Chang models over derived models with supercompact measures
Takehiko Gappo, Sandra Müller, Grigor Sargsyan
TL;DR
The paper constructs Chang-type determinacy models over derived hod-derived models to obtain rich structure above $\Theta$ and, crucially, to realize $\omega_1$ with strong large-cardinal properties. By developing the Chang model over the derived model, $\mathsf{CDM}^{+}$, inside a symmetric collapse of a hod mouse, it proves $\mathsf{AD}^{+}+\mathsf{AD}_{\mathbb{R}}$ and establishes $\omega_1$ as $<{\delta}_{\infty}$-supercompact for a suitably large regular ${\delta}_{\infty}>\Theta$, with $\Theta$ regular and even measurable under stronger hypotheses. The construction relies on a directed system of genericity iterations yielding a robust direct-limit model $\mathcal{M}_{\infty}(\mathcal{Q},\eta)$ and club-filter-based ultrafilters, enabling $\Theta$-measurability and $\omega_1$-supercompactness within $\mathsf{CDM}^{+}$. These results extend Woodin's generalized Chang model by providing a determinacy framework with supercompactness properties tied to a derived-model backbone, offering weaker consistency-strength assumptions than traditional Woodin-limit frameworks and broadening the landscape of determinacy with large-cardinal features.
Abstract
Based on earlier work of the third author, we construct a Chang-type model with supercompact measures extending a derived model of a given hod mouse with a regular cardinal $δ$ that is both a limit of Woodin cardinals and a limit of ${<}δ$-strong cardinals. The existence of such a hod mouse is consistent relative to a Woodin cardinal that is a limit of Woodin cardinals.

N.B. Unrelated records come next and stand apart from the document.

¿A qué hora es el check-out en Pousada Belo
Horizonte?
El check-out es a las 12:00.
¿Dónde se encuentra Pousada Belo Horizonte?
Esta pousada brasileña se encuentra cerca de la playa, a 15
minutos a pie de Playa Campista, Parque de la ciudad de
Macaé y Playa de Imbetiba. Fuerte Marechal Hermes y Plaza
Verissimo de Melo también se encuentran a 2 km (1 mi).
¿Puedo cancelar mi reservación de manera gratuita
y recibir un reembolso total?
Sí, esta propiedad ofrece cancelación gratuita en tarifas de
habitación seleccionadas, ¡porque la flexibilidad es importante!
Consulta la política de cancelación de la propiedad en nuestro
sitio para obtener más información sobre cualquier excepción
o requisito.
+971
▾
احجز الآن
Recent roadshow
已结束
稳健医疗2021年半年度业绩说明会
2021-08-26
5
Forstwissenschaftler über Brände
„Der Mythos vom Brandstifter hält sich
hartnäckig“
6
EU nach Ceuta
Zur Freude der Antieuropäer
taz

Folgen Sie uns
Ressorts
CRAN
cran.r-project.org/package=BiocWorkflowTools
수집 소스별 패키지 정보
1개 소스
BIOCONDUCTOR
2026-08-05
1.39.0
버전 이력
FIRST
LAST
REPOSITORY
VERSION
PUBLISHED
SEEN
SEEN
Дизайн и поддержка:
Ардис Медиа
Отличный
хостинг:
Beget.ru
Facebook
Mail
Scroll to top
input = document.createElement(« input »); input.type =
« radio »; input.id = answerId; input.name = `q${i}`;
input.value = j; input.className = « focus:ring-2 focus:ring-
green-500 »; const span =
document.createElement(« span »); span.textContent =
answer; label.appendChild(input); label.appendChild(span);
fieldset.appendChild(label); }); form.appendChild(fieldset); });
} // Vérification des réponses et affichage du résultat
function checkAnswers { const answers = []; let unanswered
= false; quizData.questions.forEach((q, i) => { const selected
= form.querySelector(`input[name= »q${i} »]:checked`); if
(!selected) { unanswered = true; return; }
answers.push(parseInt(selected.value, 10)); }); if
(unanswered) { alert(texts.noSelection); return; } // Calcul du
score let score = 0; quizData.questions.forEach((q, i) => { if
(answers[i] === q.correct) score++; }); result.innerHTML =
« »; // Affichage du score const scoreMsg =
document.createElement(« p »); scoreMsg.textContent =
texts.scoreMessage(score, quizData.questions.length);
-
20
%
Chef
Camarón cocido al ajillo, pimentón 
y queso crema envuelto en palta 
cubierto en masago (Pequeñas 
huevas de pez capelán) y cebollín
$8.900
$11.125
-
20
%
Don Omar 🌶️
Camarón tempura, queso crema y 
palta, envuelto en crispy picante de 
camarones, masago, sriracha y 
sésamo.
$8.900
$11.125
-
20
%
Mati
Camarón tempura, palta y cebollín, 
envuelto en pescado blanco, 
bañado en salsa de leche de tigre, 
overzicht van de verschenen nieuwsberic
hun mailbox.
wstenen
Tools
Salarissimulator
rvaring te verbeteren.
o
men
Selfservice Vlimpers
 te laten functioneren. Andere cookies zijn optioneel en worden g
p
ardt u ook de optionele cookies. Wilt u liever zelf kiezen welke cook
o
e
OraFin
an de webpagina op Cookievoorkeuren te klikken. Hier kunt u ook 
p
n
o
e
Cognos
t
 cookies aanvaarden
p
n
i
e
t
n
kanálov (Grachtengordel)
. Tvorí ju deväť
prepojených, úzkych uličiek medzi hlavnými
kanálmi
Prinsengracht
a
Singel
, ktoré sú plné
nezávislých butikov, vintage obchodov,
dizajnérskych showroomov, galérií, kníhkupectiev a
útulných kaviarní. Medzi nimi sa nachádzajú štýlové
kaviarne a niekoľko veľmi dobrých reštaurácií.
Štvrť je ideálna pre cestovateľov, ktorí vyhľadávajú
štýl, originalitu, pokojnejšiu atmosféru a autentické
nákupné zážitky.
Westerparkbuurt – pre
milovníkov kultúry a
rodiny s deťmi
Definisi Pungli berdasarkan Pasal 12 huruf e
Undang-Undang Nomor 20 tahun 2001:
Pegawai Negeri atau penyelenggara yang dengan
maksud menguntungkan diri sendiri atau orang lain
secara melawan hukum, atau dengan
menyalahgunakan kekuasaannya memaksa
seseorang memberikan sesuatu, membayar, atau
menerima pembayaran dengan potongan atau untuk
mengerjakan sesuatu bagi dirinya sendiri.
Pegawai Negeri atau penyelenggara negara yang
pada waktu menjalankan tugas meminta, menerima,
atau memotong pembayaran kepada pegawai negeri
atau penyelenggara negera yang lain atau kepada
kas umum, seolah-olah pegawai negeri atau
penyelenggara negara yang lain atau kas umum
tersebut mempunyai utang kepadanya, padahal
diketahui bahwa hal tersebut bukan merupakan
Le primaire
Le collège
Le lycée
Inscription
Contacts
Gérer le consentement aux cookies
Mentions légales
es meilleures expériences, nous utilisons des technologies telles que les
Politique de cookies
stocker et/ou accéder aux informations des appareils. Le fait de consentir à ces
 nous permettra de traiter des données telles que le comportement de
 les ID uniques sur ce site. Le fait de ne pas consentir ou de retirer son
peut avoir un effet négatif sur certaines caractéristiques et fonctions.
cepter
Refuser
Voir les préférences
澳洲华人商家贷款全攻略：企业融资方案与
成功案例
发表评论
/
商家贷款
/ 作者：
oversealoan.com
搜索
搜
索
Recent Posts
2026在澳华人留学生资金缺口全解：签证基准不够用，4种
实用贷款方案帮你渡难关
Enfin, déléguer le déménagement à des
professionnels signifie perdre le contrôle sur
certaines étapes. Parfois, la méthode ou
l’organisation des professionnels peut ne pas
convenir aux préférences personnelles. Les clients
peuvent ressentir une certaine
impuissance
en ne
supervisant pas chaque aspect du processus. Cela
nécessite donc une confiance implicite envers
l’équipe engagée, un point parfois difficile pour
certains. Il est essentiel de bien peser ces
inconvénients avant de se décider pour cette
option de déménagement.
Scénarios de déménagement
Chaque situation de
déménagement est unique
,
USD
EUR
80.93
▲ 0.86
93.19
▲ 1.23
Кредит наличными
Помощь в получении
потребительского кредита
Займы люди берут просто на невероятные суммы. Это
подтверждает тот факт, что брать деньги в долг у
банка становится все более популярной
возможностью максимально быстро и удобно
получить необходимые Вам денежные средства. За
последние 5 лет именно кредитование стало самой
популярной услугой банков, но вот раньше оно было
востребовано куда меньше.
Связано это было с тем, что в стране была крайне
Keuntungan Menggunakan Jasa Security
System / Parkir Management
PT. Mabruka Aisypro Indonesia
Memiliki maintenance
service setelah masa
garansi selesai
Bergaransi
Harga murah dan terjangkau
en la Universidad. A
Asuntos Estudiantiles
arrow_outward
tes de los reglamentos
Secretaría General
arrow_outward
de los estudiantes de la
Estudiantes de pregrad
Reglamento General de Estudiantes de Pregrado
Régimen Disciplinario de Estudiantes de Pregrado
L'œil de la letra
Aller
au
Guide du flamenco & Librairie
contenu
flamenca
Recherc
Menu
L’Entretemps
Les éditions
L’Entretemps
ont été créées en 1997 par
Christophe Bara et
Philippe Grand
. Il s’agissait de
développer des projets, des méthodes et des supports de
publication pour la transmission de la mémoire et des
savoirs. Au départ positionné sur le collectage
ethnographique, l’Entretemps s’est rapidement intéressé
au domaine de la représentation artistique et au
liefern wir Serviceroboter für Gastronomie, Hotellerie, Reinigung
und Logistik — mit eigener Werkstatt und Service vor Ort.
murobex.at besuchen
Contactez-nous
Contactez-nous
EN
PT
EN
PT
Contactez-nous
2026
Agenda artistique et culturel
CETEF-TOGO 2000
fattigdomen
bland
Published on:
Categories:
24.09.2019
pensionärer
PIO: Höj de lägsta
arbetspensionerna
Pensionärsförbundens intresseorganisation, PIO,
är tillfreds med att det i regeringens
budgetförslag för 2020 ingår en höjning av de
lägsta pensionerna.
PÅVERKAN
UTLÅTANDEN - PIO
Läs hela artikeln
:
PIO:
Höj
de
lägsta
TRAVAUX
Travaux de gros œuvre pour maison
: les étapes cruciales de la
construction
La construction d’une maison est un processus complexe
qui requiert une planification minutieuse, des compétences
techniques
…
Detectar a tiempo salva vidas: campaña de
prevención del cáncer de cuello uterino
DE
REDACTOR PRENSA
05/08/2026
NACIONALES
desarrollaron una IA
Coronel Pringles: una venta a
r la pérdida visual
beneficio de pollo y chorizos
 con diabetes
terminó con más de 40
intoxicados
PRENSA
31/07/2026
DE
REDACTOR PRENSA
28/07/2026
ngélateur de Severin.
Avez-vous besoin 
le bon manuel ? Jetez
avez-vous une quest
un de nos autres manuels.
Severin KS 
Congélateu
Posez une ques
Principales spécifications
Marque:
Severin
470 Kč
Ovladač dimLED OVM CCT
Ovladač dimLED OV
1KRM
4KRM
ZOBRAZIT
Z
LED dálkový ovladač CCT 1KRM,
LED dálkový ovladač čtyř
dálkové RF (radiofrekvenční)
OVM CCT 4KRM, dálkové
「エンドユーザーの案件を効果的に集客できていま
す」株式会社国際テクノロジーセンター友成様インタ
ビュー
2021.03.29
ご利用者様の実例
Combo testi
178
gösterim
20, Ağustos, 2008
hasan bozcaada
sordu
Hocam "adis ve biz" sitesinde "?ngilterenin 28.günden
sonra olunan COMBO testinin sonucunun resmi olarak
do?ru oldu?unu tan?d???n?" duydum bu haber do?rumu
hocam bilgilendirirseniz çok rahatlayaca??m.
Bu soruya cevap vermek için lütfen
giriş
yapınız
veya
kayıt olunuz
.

We argue that our Chang-type model satisfies $\mathsf{AD}_{\mathbb{R}} + Θ$ is regular + $ω_1$ is ${<}δ_{\infty}$-supercompact for some regular cardinal $δ_{\infty}>Θ$. This complements Woodin's generalized Chang model, which satisfies $\mathsf{AD}_{\mathbb{R}}+ω_1$ is supercompact, assuming a proper class of Woodin cardinals that are limits of Woodin cardinals.